HARTFORD, CT (WFSB) – Connecticut is running out of money for unemployment claims and will soon have to borrow millions to replenish the trust fun.
It will be Connecticut businesses who will have to pay the money back.
Coronavirus has brought on a recession and businesses are struggling.
“We have a lot of people on unemployment and we need to get back into fully opening the state,” said Chris DiPentima, CBIA new president.
Chris DiPentima will soon take over the CBIA, the state’s largest business organization, which helps create jobs and economic growth.
“I’ve heard congratulations and condolences, but I see this as a great opportunity,” said DiPentima.
Dipentima has been the president of Leggett and Platt Aerospace, which includes Pegasus Manufacturing in Middletown. He becomes CBIA’s new president in August.
Manufacturing may be a strong survivor. They’ve remained open during the pandemic.
Many small businesses shut down because of COVID-19 may not survive. More than 2,000 companies are getting state loans, totaling close to $40 million.
“There is no easy way out. This is an economic recession caused by a health pandemic,” said Fred McKinney, Quinnipiac University economist.

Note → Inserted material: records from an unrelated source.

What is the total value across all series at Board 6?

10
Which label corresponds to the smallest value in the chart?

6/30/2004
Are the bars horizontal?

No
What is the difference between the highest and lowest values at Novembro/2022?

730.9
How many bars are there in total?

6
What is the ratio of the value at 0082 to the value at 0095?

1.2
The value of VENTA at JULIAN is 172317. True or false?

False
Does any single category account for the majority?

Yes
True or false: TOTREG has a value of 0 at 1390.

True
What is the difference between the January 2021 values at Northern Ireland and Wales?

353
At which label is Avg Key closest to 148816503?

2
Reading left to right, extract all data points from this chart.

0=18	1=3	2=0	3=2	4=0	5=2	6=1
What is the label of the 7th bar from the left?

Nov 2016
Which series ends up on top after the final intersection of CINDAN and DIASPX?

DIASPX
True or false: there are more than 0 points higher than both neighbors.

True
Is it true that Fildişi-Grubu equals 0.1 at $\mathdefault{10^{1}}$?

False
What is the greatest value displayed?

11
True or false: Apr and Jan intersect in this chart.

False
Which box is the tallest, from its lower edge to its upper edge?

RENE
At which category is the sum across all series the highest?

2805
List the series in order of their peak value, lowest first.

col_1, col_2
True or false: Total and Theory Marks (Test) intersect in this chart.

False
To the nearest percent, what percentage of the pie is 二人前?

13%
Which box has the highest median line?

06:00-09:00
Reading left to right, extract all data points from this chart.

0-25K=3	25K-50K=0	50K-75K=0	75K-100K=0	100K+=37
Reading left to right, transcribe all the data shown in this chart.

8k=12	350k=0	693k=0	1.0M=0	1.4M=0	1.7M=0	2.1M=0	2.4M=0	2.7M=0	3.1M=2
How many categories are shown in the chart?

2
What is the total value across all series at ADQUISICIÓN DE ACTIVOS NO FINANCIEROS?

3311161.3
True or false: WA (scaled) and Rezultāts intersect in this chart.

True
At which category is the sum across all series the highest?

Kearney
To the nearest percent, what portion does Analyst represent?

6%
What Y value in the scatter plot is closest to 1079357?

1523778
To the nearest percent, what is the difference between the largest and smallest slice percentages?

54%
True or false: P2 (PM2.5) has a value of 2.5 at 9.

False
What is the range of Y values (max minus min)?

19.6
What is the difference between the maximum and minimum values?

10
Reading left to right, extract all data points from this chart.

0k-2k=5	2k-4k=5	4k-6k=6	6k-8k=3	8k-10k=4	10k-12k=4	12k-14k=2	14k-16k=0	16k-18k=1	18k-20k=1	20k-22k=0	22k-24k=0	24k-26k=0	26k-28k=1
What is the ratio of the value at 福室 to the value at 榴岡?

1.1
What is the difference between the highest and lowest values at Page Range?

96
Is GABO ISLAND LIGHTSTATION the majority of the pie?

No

It will not be easy for small businesses to regain their strength and those who have lost their jobs won’t have the money to support businesses.
About 600,000 people in Connecticut are jobless. The state is now borrowing to replenish unemployment benefits. The state doesn’t pay into that, so every dollar is paid back by Connecticut businesses and if there are tax increased, CBIA will fight them.
“Historically, we have had massive tax increases and we had negative migration of population, GE left, and we need to make sure that doesn’t happen,” DiPentima said.
Nationally, 20 percent of businesses have gone under.
Economists and the CBIA feel state need more federal funding to get through this recession.